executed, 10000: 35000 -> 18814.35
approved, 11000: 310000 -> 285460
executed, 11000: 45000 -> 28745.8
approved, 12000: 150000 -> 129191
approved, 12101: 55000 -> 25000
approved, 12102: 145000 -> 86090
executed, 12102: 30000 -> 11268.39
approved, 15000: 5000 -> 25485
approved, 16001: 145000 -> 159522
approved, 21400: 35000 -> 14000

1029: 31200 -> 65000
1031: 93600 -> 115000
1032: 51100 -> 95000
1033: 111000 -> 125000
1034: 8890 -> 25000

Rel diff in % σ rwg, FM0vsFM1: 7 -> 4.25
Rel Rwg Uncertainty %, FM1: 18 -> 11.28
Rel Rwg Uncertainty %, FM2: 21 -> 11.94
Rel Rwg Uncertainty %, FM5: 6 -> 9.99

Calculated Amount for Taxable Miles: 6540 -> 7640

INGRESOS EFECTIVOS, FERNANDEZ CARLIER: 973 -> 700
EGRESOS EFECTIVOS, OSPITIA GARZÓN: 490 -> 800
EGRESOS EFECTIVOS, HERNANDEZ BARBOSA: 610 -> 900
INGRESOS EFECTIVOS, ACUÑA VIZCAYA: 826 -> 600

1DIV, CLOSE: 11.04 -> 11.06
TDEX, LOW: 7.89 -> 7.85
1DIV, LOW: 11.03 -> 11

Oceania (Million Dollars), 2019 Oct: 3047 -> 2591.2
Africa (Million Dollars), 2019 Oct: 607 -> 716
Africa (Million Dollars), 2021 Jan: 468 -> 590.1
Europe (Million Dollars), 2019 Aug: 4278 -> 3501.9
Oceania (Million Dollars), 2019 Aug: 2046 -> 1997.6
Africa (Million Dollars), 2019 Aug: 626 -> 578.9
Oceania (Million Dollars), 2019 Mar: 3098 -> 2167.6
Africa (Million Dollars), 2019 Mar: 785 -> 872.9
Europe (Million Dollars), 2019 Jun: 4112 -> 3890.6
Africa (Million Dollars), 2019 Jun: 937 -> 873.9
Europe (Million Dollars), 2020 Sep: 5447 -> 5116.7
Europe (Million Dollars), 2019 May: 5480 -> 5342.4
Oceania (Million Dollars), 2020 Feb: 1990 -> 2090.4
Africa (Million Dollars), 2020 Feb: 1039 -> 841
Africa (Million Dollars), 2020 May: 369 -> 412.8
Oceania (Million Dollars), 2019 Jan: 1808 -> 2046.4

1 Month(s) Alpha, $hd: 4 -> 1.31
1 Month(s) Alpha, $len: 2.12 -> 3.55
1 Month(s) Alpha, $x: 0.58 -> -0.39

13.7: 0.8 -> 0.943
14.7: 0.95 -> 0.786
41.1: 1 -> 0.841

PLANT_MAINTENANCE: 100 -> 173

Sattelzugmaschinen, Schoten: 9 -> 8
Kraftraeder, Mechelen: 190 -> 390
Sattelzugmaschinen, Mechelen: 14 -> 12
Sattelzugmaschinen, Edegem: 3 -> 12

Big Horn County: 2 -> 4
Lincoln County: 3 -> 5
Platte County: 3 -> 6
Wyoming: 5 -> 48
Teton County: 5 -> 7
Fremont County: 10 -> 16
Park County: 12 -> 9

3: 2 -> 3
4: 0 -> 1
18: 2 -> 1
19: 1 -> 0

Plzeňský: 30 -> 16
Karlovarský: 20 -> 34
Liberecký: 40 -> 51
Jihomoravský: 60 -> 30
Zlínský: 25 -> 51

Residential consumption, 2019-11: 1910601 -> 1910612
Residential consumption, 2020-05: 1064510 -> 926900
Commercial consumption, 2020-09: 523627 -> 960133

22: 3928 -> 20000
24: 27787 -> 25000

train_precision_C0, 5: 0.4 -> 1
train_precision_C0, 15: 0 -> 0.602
========================================
State how many lines of the entries include the string "consumption", with nothing besides the number.

3